Майор Ткаченко поднялся и, обогнув стол, неловко стукнувшись при этом бедром, шагнул навстречу Алисе.
Она осторожно поцеловала его в щеку. Владимир попытался обнять Алису, но молодая женщина ускользнула.
— Потом, Володя, — сказала она. — Ведь ты же не уходишь сию минуту. Ты побудешь у меня некоторое время, правда?
— Побуду, — сказал Владимир. — Только не очень долго… У нас в конторе сейчас запарка.
— Мне кажется, что у вас спокойных дней и не бывает, — возразила Алиса. — В последнее время прочитала кучу книг о твоей работе. Хочу разобраться, лучше тебя понять, Володя. Вот и сейчас штудирую вон тот объемистый том. Там есть повесть о том, как наш разведчик стал следователем гестапо.
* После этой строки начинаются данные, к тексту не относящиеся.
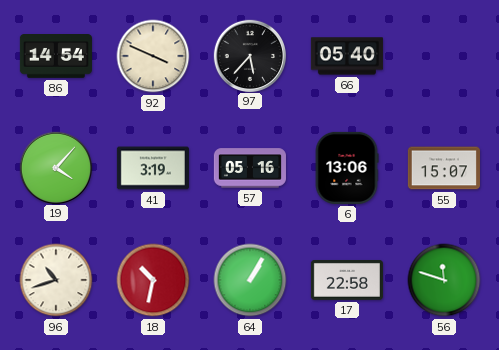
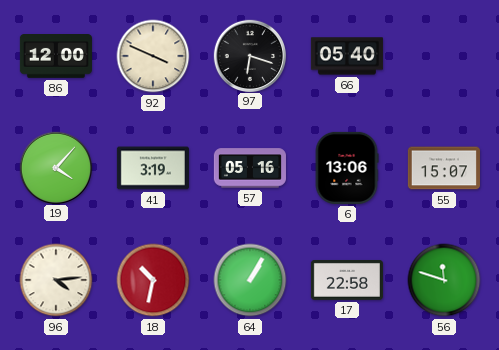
86: 14:54 -> 12:00
97: 5:37 -> 6:18
96: 10:42 -> 4:14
Представляешь: в гестапо! В художественном отношении написано слабо, но какова фактура!
— Знаю я эту повесть, — отозвался Ткаченко. — Уже в самом заголовке ее содержится дезинформация. На оккупированных фашистами территориях нашей страны никогда не было подразделений гестапо — гехайм стаатс полицай — тайной государственной полиции.
— Как не было? — удивилась Алиса. — Ведь наша литература о подпольщиках и партизанах просто пестрит от слова «гестапо»…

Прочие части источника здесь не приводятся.